_Stored items_.
** BEGIN **

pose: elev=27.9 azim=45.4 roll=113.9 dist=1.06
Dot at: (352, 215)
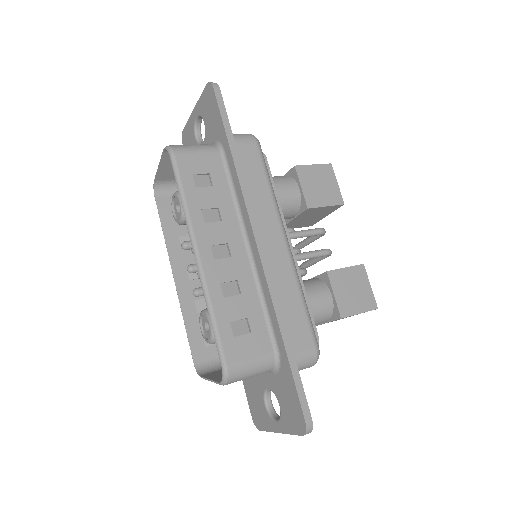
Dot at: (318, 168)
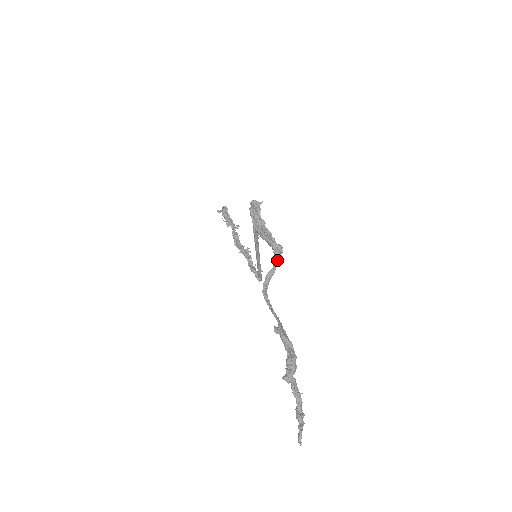
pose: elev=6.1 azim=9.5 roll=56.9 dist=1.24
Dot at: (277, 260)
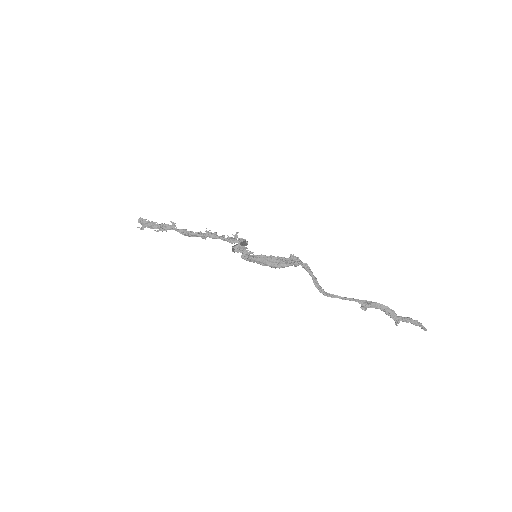
Dot at: (309, 271)
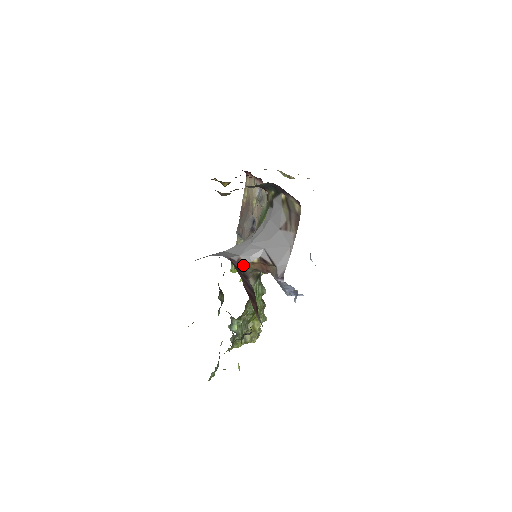
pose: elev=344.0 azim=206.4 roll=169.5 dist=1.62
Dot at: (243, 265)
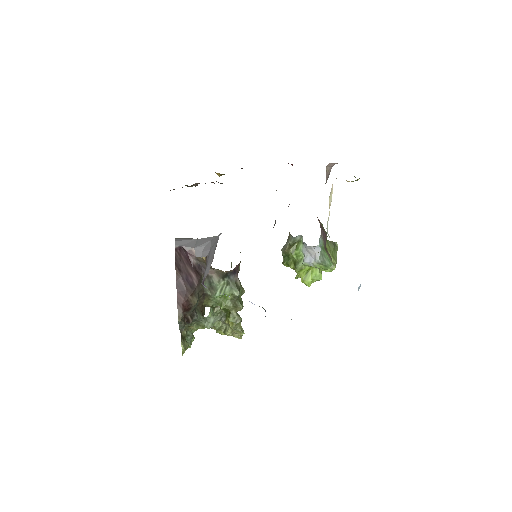
Dot at: (197, 258)
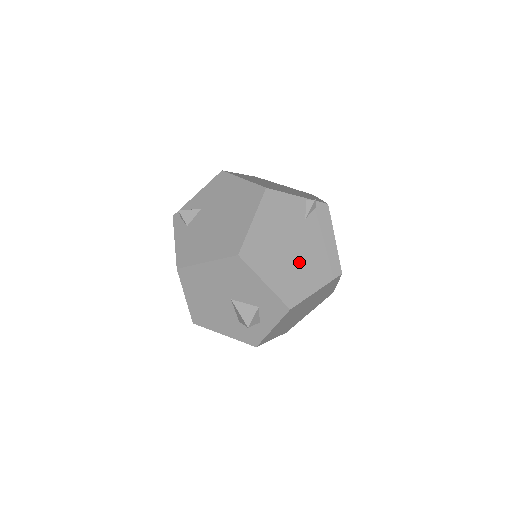
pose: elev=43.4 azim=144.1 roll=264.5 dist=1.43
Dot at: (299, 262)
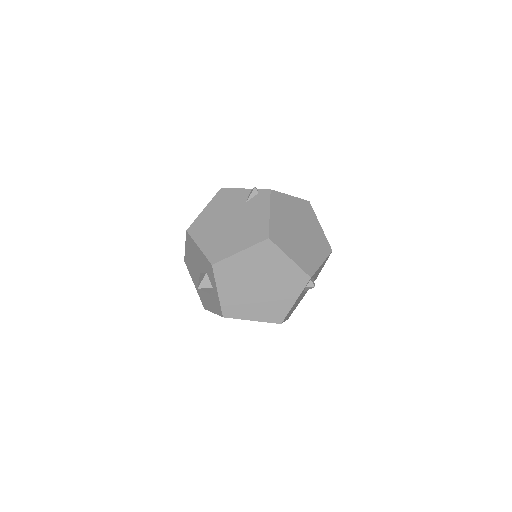
Dot at: (231, 232)
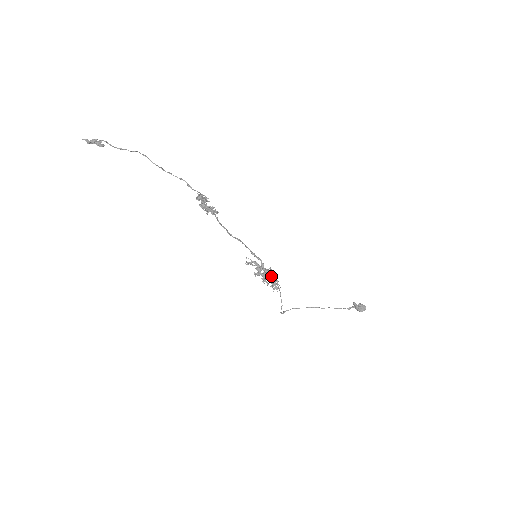
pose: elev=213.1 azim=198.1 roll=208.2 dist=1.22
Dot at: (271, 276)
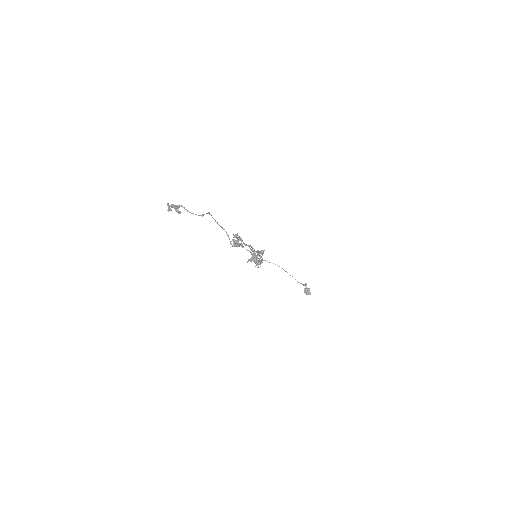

** END **

Extract the lines of the rows exactly as they appear, starting at the line that contains "pose: elev=344.0 azim=206.4" and ending at the last line of the rows, with both ends included. Leave the pictures out of your answer.

pose: elev=344.0 azim=206.4 roll=169.5 dist=1.62
Dot at: (243, 265)
Dot at: (197, 258)
pose: elev=43.4 azim=144.1 roll=264.5 dist=1.43
Dot at: (299, 262)
Dot at: (231, 232)
pose: elev=213.1 azim=198.1 roll=208.2 dist=1.22
Dot at: (271, 276)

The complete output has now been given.